Eastern India Motion Picture Producers’ Association
- Abbreviation: EIMPA
- Established: 1945; 81 years ago
- Founder: Anadinath Bose
- Headquarters: 98E, B. N. Sircar Sarani, West Bengal - 700072
- Website: Official website

= Eastern India Motion Picture Association =

Film industry

Eastern India Motion Picture Association is a trade organization based in Kolkata that represents producers, distributors, and exhibitors in the West Bengal and Eastern Indian film industry. Founded in 1945 by Anadinath Bose, it functions as a regulatory body, handling film title registration and supporting the commercial growth of Eastern Indian cinema.

== List of presidents ==

| Term of office | Name | Ref. |
| 1945—1948 | Anadinath Bose |  |
| 1949 | B N Sircar |  |
| 1950—1951 | M D Chatterjee |  |
| 1951—1952 | B N Sircar |  |
| 1953—1961 | M D Chatterjee |  |
| 1962 | Monoranjan Ghosh |  |
| 1963—1967 | M D Chatterjee |  |
| 1968—1978 | S L Jalan |  |
| 1979—1982 | K K Choudhury |  |
| 1983—1985 | Parimal Kumar Sarkar |  |
| 1986—1990 | S L Jalan |  |
| 1991 | S L Jalan |  |
| A Karim |  |
| 1991—1995 | Pronab Kumar Bose |  |
| 1995—1996 | Sardarmull Kankaria |  |
| 1996—2000 | Parimal Kumar Sarkar |  |
| 2000—2001 | L C Bakliwal |  |
| 2001—2002 | Rabindra Agarwal |  |
| 2002—2004 | Arijit Dutta |  |
| 2004—2005 | M A K Sayeed |  |
| 2005—2006 | J K Agarwal |  |
| 2006—2007 | Bijay Kr.
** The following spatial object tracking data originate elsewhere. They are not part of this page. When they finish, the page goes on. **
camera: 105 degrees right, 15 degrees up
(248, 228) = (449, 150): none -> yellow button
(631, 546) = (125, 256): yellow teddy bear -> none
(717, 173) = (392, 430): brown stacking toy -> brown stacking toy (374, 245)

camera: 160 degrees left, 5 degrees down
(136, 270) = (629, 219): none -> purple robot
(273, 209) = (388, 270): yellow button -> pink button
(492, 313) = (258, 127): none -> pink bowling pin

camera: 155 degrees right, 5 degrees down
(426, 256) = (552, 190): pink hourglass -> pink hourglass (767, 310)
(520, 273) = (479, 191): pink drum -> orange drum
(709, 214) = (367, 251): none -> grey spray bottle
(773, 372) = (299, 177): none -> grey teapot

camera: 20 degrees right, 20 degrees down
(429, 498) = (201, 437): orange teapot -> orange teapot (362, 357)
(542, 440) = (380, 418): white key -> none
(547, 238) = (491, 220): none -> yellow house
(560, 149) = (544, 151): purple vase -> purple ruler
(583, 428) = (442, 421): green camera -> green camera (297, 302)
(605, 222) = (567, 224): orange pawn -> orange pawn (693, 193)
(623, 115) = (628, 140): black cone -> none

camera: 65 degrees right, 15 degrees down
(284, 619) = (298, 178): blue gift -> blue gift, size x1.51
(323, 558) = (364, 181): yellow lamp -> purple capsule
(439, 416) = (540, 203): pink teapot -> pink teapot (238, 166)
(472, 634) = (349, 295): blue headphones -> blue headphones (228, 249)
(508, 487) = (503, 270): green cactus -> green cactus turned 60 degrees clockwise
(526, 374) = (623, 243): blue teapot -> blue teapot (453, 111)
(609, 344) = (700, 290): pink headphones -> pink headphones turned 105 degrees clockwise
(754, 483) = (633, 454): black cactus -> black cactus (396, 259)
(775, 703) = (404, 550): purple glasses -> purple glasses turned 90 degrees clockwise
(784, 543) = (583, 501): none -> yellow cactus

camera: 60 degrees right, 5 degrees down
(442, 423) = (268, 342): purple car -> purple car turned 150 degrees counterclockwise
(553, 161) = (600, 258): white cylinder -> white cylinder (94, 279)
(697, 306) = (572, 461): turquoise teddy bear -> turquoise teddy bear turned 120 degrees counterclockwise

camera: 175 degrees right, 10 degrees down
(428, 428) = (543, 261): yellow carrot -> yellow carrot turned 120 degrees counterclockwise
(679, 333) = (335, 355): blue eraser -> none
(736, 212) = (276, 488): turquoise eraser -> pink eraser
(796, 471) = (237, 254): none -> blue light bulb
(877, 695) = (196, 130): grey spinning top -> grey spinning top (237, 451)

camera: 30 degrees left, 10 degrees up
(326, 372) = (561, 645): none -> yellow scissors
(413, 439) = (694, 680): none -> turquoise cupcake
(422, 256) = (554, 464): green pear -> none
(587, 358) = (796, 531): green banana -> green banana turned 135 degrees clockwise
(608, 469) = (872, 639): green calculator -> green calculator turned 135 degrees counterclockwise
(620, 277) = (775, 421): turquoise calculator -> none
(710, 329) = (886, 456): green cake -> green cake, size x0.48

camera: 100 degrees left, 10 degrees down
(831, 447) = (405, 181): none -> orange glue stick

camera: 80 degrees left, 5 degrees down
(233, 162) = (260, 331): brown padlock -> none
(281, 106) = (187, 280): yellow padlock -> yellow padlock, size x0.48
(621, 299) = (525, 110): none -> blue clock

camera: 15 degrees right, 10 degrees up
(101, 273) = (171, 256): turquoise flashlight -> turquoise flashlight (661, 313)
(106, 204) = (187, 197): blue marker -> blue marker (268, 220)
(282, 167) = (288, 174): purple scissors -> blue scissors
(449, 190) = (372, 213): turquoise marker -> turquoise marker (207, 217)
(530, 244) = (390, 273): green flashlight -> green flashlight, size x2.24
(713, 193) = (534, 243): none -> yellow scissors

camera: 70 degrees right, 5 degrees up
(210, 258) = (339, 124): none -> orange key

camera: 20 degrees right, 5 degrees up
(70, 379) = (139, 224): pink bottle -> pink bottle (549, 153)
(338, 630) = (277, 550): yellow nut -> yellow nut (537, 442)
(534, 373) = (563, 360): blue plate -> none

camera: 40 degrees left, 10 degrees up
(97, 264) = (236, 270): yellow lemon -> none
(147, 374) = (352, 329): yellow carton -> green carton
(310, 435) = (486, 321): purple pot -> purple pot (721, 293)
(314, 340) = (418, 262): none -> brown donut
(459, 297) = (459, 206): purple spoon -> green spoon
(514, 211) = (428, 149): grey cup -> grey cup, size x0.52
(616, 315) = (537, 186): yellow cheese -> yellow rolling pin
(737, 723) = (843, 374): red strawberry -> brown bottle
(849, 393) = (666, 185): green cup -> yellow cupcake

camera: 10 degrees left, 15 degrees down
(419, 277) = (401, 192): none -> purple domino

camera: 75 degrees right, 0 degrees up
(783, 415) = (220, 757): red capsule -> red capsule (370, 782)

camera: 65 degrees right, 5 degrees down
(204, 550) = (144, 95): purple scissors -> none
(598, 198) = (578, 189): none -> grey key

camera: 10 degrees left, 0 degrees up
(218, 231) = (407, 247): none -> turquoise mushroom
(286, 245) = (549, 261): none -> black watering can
Khemka |  |
| 2007—2008 | Ajit Bhattacharjee |  |
| 2008—2010 | Surinder Singh |  |
| 2010—2011 | Bijay Kalyani |  |
| 2011—2013 | Surinder Singh |  |
| 2013—2017 | Shrikant Mohta |  |
| 2017—2018 | Shrikant Mohta |  |
| Krishna Narayan Daga |  |
| 2018—2019 | Krishna Narayan Daga |  |
| Piya Sengupta |  |
| 2019—present | Piya Sengupta |  |

== Controversy ==
Following a landslide victory of the BJP over the Trinamool Congress in the 2026 West Bengal Assembly Elections, a number of producers and directors from Bengali film industry staged protests outside EIMPA office demanding Piya Sengupta's immediate resignation.